Chi sono i conversation designer?
Come spiega Antonio Perfido nel libro “#Conversation Designer” (Franco Angeli), i conversation designer sono di fatto i progettisti delle interlocuzioni tra utenti umani e intelligenza artificiale.
Figure eclettiche, dotate di diverse competenze, che rivestono un ruolo fondamentale nel progettare relazioni tra persone, brand e organizzazioni con un linguaggio naturale – spiega Perfido, che è Head of Digital della startup The Digital Box e ideatore del Convergent Marketing, modello formativo basato su intelligenza artificiale e conversation design.
In queste nuove figure professionali, convergono quindi competenze e conoscenze differenti: capacità di scrittura, scienze cognitive e psicologiche, abilità tecnologiche e di marketing. Una sorta di ponte tra esseri umani e macchine attraverso un registro linguistico nuovo che tende ad avvicinarsi quanto più a quello umano.
In quanto architetti della conversazione, i conversation designer insegnano ai computer a comunicare in maniera simile agli umani per rendere le esperienze con chatbot e assistenti virtuali il più possibile facili e intuitive.
Si inizia cercando di capire quali sono le esigenze dell’utente-uomo, che possono essere di assistenza o ricerca di informazioni. E poi si definisce il flusso di conversazione, curando i dialoghi e aggiungendo elementi di empatia e coinvolgimento che rendano l’interazione del tutto simile a quella che un essere umano è in grado di offrire.
Quali competenze servono
Il progettista delle conversazioni uomo-macchina deve avere anzitutto capacità di scrittura per produrre dialoghi semplici ed efficaci. A questa abilità nello scrivere, va associata poi la conoscenza della tecnologia, del funzionamento dei modelli di apprendimento, della comprensione del riconoscimento vocale, dei principi di machine learning, dei principali linguaggi di programmazione. E anche una certa dimestichezza con i dati.
Fondamentale è partire dalla prospettiva del cliente, perché il designer della conversazione deve portare gli utenti al risultato che si attendono, in maniera veloce, facendo in modo che siano soddisfatti e tornino a usare quello strumento. Quindi servono anche soft skill come empatia, creatività, problem solving, capacità analitiche.
Copywriter, sceneggiatori, social media manager, scrittori e giornalisti hanno infatti grandi opportunità in questo settore. Ma se è vero che serve allargare la formazione oltre la capacità di scrittura, è importante sapere che non è necessario possedere una laurea tecnica per lavorare nel contesto dell’intelligenza artificiale.

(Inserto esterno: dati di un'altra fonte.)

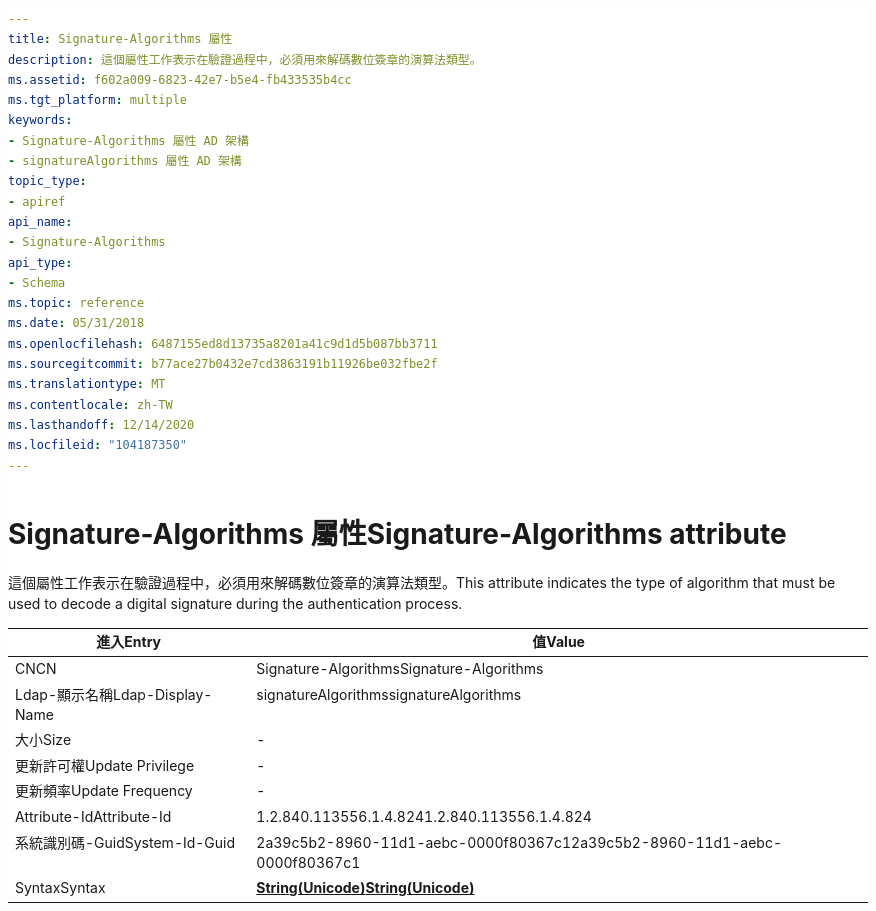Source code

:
 ```yaml
---
title: Signature-Algorithms 屬性
description: 這個屬性工作表示在驗證過程中，必須用來解碼數位簽章的演算法類型。
ms.assetid: f602a009-6823-42e7-b5e4-fb433535b4cc
ms.tgt_platform: multiple
keywords:
- Signature-Algorithms 屬性 AD 架構
- signatureAlgorithms 屬性 AD 架構
topic_type:
- apiref
api_name:
- Signature-Algorithms
api_type:
- Schema
ms.topic: reference
ms.date: 05/31/2018
ms.openlocfilehash: 6487155ed8d13735a8201a41c9d1d5b087bb3711
ms.sourcegitcommit: b77ace27b0432e7cd3863191b11926be032fbe2f
ms.translationtype: MT
ms.contentlocale: zh-TW
ms.lasthandoff: 12/14/2020
ms.locfileid: "104187350"
---
```

# <a name="signature-algorithms-attribute"></a><span data-ttu-id="fa7f5-105">Signature-Algorithms 屬性</span><span class="sxs-lookup"><span data-stu-id="fa7f5-105">Signature-Algorithms attribute</span></span>

<span data-ttu-id="fa7f5-106">這個屬性工作表示在驗證過程中，必須用來解碼數位簽章的演算法類型。</span><span class="sxs-lookup"><span data-stu-id="fa7f5-106">This attribute indicates the type of algorithm that must be used to decode a digital signature during the authentication process.</span></span>



| <span data-ttu-id="fa7f5-107">進入</span><span class="sxs-lookup"><span data-stu-id="fa7f5-107">Entry</span></span> | <span data-ttu-id="fa7f5-108">值</span><span class="sxs-lookup"><span data-stu-id="fa7f5-108">Value</span></span> |
|-------------------|---------------------------------------------|
| <span data-ttu-id="fa7f5-109">CN</span><span class="sxs-lookup"><span data-stu-id="fa7f5-109">CN</span></span>                | <span data-ttu-id="fa7f5-110">Signature-Algorithms</span><span class="sxs-lookup"><span data-stu-id="fa7f5-110">Signature-Algorithms</span></span>                        |
| <span data-ttu-id="fa7f5-111">Ldap-顯示名稱</span><span class="sxs-lookup"><span data-stu-id="fa7f5-111">Ldap-Display-Name</span></span> | <span data-ttu-id="fa7f5-112">signatureAlgorithms</span><span class="sxs-lookup"><span data-stu-id="fa7f5-112">signatureAlgorithms</span></span>                         |
| <span data-ttu-id="fa7f5-113">大小</span><span class="sxs-lookup"><span data-stu-id="fa7f5-113">Size</span></span>              | \-                                          |
| <span data-ttu-id="fa7f5-114">更新許可權</span><span class="sxs-lookup"><span data-stu-id="fa7f5-114">Update Privilege</span></span>  | \-                                          |
| <span data-ttu-id="fa7f5-115">更新頻率</span><span class="sxs-lookup"><span data-stu-id="fa7f5-115">Update Frequency</span></span>  | \-                                          |
| <span data-ttu-id="fa7f5-116">Attribute-Id</span><span class="sxs-lookup"><span data-stu-id="fa7f5-116">Attribute-Id</span></span>      | <span data-ttu-id="fa7f5-117">1.2.840.113556.1.4.824</span><span class="sxs-lookup"><span data-stu-id="fa7f5-117">1.2.840.113556.1.4.824</span></span>                      |
| <span data-ttu-id="fa7f5-118">系統識別碼-Guid</span><span class="sxs-lookup"><span data-stu-id="fa7f5-118">System-Id-Guid</span></span>    | <span data-ttu-id="fa7f5-119">2a39c5b2-8960-11d1-aebc-0000f80367c1</span><span class="sxs-lookup"><span data-stu-id="fa7f5-119">2a39c5b2-8960-11d1-aebc-0000f80367c1</span></span>        |
| <span data-ttu-id="fa7f5-120">Syntax</span><span class="sxs-lookup"><span data-stu-id="fa7f5-120">Syntax</span></span>            | [<span data-ttu-id="fa7f5-121">**String(Unicode)**</span><span class="sxs-lookup"><span data-stu-id="fa7f5-121">**String(Unicode)**</span></span>](s-string-unicode.md) |
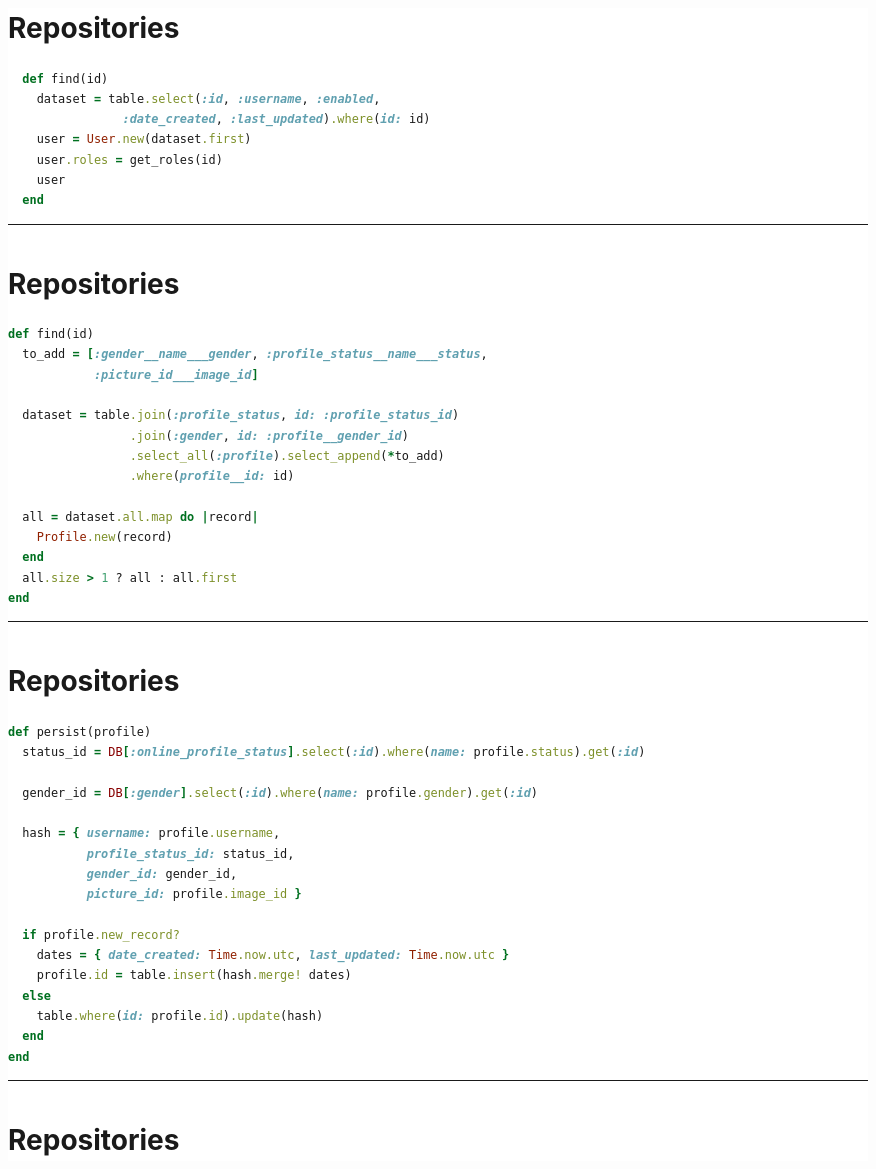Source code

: # Repositories

```ruby
  def find(id)
    dataset = table.select(:id, :username, :enabled,
                :date_created, :last_updated).where(id: id)
    user = User.new(dataset.first)
    user.roles = get_roles(id)
    user
  end
```

---
# Repositories

```ruby
def find(id)
  to_add = [:gender__name___gender, :profile_status__name___status,
            :picture_id___image_id]

  dataset = table.join(:profile_status, id: :profile_status_id)
                 .join(:gender, id: :profile__gender_id)
                 .select_all(:profile).select_append(*to_add)
                 .where(profile__id: id)

  all = dataset.all.map do |record|
    Profile.new(record)
  end
  all.size > 1 ? all : all.first
end
```
---
# Repositories

```ruby
def persist(profile)
  status_id = DB[:online_profile_status].select(:id).where(name: profile.status).get(:id)

  gender_id = DB[:gender].select(:id).where(name: profile.gender).get(:id)

  hash = { username: profile.username,
           profile_status_id: status_id,
           gender_id: gender_id,
           picture_id: profile.image_id }

  if profile.new_record?
    dates = { date_created: Time.now.utc, last_updated: Time.now.utc }
    profile.id = table.insert(hash.merge! dates)
  else
    table.where(id: profile.id).update(hash)
  end
end
```
---
# Repositories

Al contrario, c’è un gran bisogno, da parte del mercato dell’intelligenza artificiale, di figure professionali provenienti da percorsi umanistici.

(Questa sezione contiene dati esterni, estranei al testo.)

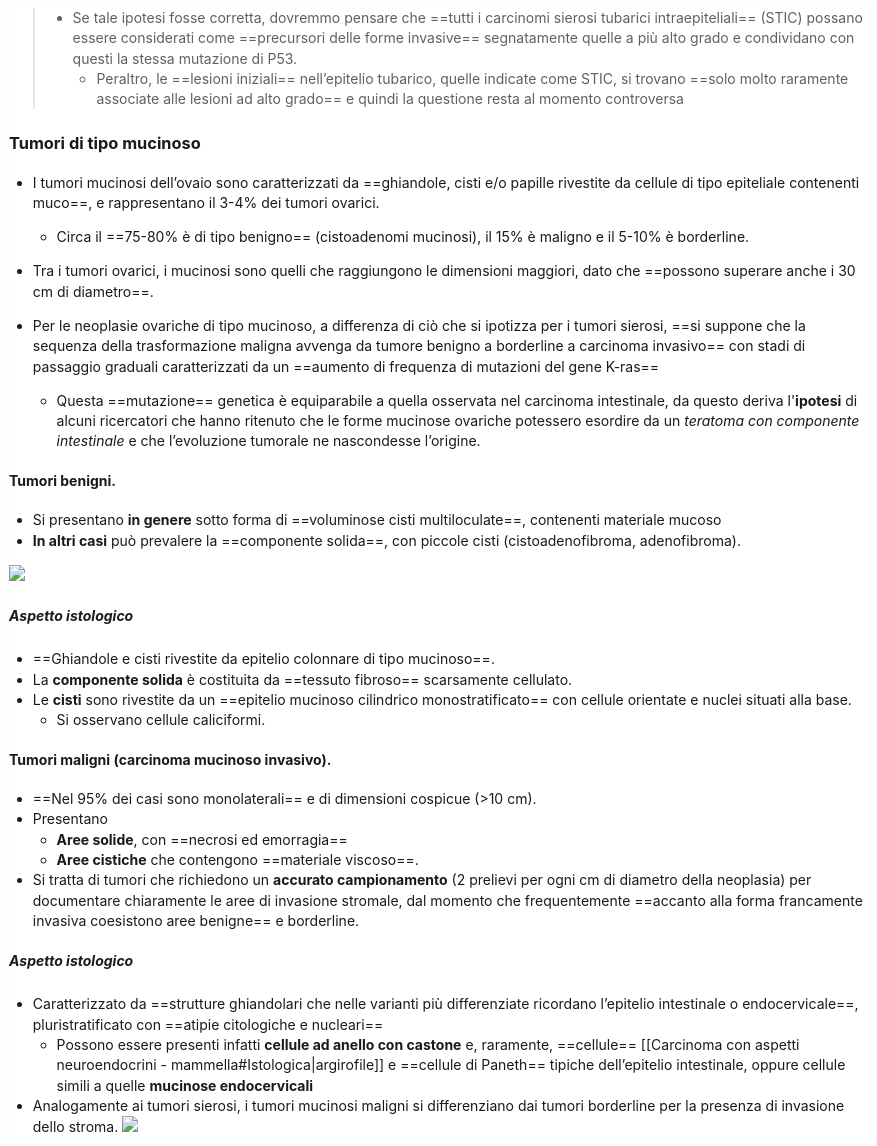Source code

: >	- Se tale ipotesi fosse corretta, dovremmo pensare che ==tutti i carcinomi sierosi tubarici intraepiteliali== (STIC) possano essere considerati come ==precursori delle forme invasive== segnatamente quelle a più alto grado e condividano con questi la stessa mutazione di P53. 
>		- Peraltro, le ==lesioni iniziali== nell’epitelio tubarico, quelle indicate come STIC, si trovano ==solo molto raramente associate alle lesioni ad alto grado== e quindi la questione resta al momento controversa
### Tumori di tipo mucinoso
- I tumori mucinosi dell’ovaio sono caratterizzati da ==ghiandole, cisti e/o papille rivestite da cellule di tipo epiteliale contenenti muco==, e rappresentano il 3-4% dei tumori ovarici.
	- Circa il ==75-80% è di tipo benigno== (cistoadenomi mucinosi), il 15% è maligno e il 5-10% è borderline.
- Tra i tumori ovarici, i mucinosi sono quelli che raggiungono le dimensioni maggiori, dato che ==possono superare anche i 30 cm di diametro==.

- Per le neoplasie ovariche di tipo mucinoso, a differenza di ciò che si ipotizza per i tumori sierosi, ==si suppone che la sequenza della trasformazione maligna avvenga da tumore benigno a borderline a carcinoma invasivo== con stadi di passaggio graduali caratterizzati da un ==aumento di frequenza di mutazioni del gene K-ras==
	- Questa ==mutazione== genetica è equiparabile a quella osservata nel carcinoma intestinale, da questo deriva l'**ipotesi** di alcuni ricercatori che hanno ritenuto che le forme mucinose ovariche potessero esordire da un *teratoma con componente intestinale* e che l’evoluzione tumorale ne nascondesse l’origine.
#### Tumori benigni.
- Si presentano **in genere** sotto forma di ==voluminose cisti multiloculate==, contenenti materiale mucoso
- **In altri casi** può prevalere la ==componente solida==, con piccole cisti (cistoadenofibroma, adenofibroma). 


![](https://i.imgur.com/VntbrGL.png)
##### Aspetto istologico
- ==Ghiandole e cisti rivestite da epitelio colonnare di tipo mucinoso==. 
- La **componente solida** è costituita da ==tessuto fibroso== scarsamente cellulato. 
- Le **cisti** sono rivestite da un ==epitelio mucinoso cilindrico monostratificato== con cellule orientate e nuclei situati alla base. 
	- Si osservano cellule caliciformi.
#### Tumori maligni (carcinoma mucinoso invasivo). 
- ==Nel 95% dei casi sono monolaterali== e di dimensioni cospicue (>10 cm). 
- Presentano 
	- **Aree solide**, con ==necrosi ed emorragia==
	- **Aree cistiche** che contengono ==materiale viscoso==. 
- Si tratta di tumori che richiedono un **accurato campionamento** (2 prelievi per ogni cm di diametro della neoplasia) per documentare chiaramente le aree di invasione stromale, dal momento che frequentemente ==accanto alla forma francamente invasiva coesistono aree benigne== e borderline.

##### Aspetto istologico
- Caratterizzato da ==strutture ghiandolari che nelle varianti più differenziate ricordano l’epitelio intestinale o endocervicale==, pluristratificato con ==atipie citologiche e nucleari==
	- Possono essere presenti infatti **cellule ad anello con castone** e, raramente, ==cellule== [[Carcinoma con aspetti neuroendocrini - mammella#Istologica|argirofile]] e ==cellule di Paneth== tipiche dell’epitelio intestinale, oppure cellule simili a quelle **mucinose endocervicali**
- Analogamente ai tumori sierosi, i tumori mucinosi maligni si differenziano dai tumori borderline per la presenza di invasione dello stroma.
![](https://i.imgur.com/3cBGaHI.png)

Come si diventa conversation designer
Dal 2021, con il brand Convergent Marketing, Antonio Perfido ha avviato un percorso di divulgazione e formazione sui temi dell’intelligenza artificiale conversazionale. Tra le altre iniziative, in Puglia è nata la prima Academy di conversation design, che ha già formato più di 100 persone per la progettazione di assistenti virtuali di ultima generazione.
Il percorso formativo – spiegano – si rivolge anche a tutte le persone che non sono tecniche. Il profilo ideale per questa professione dovrebbe avere competenze di marketing e capacità di scrittura. La Academy poi insegna a realizzare flussi di conversazione semplici ed empatici.
Le masterclass sono rivolte ai giovani, ma anche a chi vuole dare un’impronta nuova al proprio percorso professionale. Perfido segnala che la maggior parte degli iscritti sono donne tra i 30-40 anni, desiderose di un’ulteriore specializzazione. E le opportunità occupazionali sono molteplici.
Se si considera che gli assistenti virtuali basati sull’intelligenza artificiale stanno vivendo una crescita stimata del 200% nei prossimi tre anni, si comprende come crescerà e verrà ricercata questa figura professionale.